:: Given text ::
# Accucraft Challenger???



## GNSteamer (Jan 16, 2008)

I was just asked if I would consider purchasing a Challenger locomotive with Vanderbilt tender in Great Northern or Spokane Portland & Seattle? Anyone else here learn of this same offer?


----------



## CapeCodSteam (Jan 2, 2008)

The new live steam challlenger will by built by Aster, put your deposit down in the the next few days. My money is in for the greyhound paint scheme


----------



## tacfoley (Jan 3, 2008)

Sadly, these days, whenever the name 'Challenger' is mentioned the rail-fan thinks for the most part of the surviving UP example, and that, AFAIK, is the subject of Aster 'kite-flying' exercise. The many other 4-6-6-4 class locos, like the GN's two [ex-SP&S] Z-6 examples are generally consigned to the scrap-heap of railroad memories. 

tac 
www.ovgrs.org 
SP&S E-1 700 fan-club - UK Branch


----------



## Charles (Jan 2, 2008)

Interesting, any clue as to who would potentially offer this "Challenger" in that scheme?


----------



## tacfoley (Jan 3, 2008)

Posted By Charles on 12 Mar 2010 05:49 AM 
Interesting, any clue as to who would potentially offer this "Challenger" in that scheme? 
As I understand the post, it is not the proposed Aster UP 3895 that the OP is talking about, but another, perhaps less well-known class of 4-6-6-4. Just who might have offered the versions he mentions is unknown, as he makes no mention of the supplier.

As I said, for most folks, whenever the locomotive name 'Challenger' is mentioned, it is the 3800-class loco that is being referred to, and nothing else. AFAIK, no UP 3800-class 'Challenger' ran with a Vanderbilt tender, only the centipede tender that we see it with today. 

For sure, the blurb on the Aster site only refers to the 3800 class loco. 

tac
www.ovgrs.org


----------



## David Leech (Dec 9, 2008)

Charles, 
Well the subject title is ACCUCRAFT Challenger. 
and they did have it on the list in their newsletter last year, so perhaps it will be available at the same time as the Aster one!!!! 
All the best, 
David Leech, Delta, Canada


----------



## Charles (Jan 2, 2008)

David
Let me clarify- who was in relationship to 1:29 or 1:32 in that there are several individuals (Jerry, Fred, Bing, etc) that make production recommendations for Accucraft.
:::
**Your assignment**
Continue the Challenger locomotive forum thread from its last post. The material comes from a separate source.
:: The data ::
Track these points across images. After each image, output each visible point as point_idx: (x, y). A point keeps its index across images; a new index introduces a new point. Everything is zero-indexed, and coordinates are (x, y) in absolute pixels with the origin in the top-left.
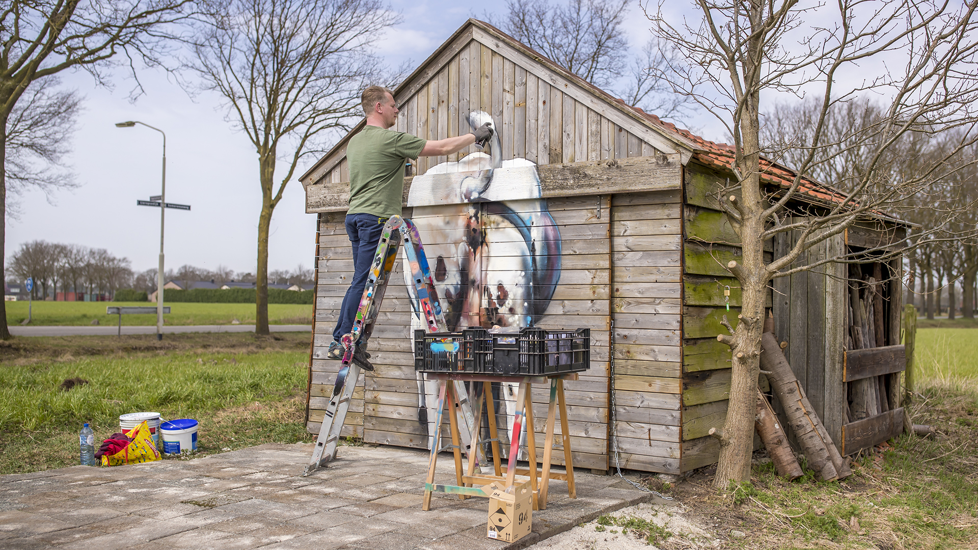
:::
**Response**
----------



## David Leech (Dec 9, 2008)

Posted By Charles on 12 Mar 2010 10:06 AM 
David
Let me clarify- who was in relationship to 1:29 or 1:32 in that there are several individuals (Jerry, Fred, Bing, etc) that make production recommendations for Accucraft. 


Thanks Charles,
Now I get your point.
Of course they could go with 1:30.5 (10mm/ft) and it would satisfy both groups...... or neither!!!
All the best,
David Leech, Delta, Canada


----------



## Two Blocked (Feb 22, 2008)

Accucraft has a laundry list of 1:32 locomotives that they are planning to build .............someday. Number one was/is the Canadian Hudson, of which there is no lack of inventory remaining; an important point to ponder. The second Gauge One offering was to have been a Great Northern articulated loco of the 2-8-8-2 freight engine persursion titled R-2. Right about the birthing of the Royal Hudson, Aster entered the market with the GN S-2 4-8-4 green liveried beauty, and so Accucraft, who had never built a prototype of the R-2, crossed it off the list. They then moved on to the number three choice which is the Pennsy T-1. As of this writing no one, states side, has seen a prototype of the T-1.


----------



## GNSteamer (Jan 16, 2008)

This is it, Accucraft will do the 4-6-6-4 articulated locomotive with Vanderbilt tender that the SP&S purchased 2 of, sold to Great Northern and subsequently resold back to the SP&S if they can get the get the commitment of 15 individuals, with the projected cost per locomotive of $8k.


----------



## CapeCodSteam (Jan 2, 2008)

Now that would look great next to an S-2, with a boat load of freight cars, good thing Sunset Valley has GN cabooses.


----------



## tacfoley (Jan 3, 2008)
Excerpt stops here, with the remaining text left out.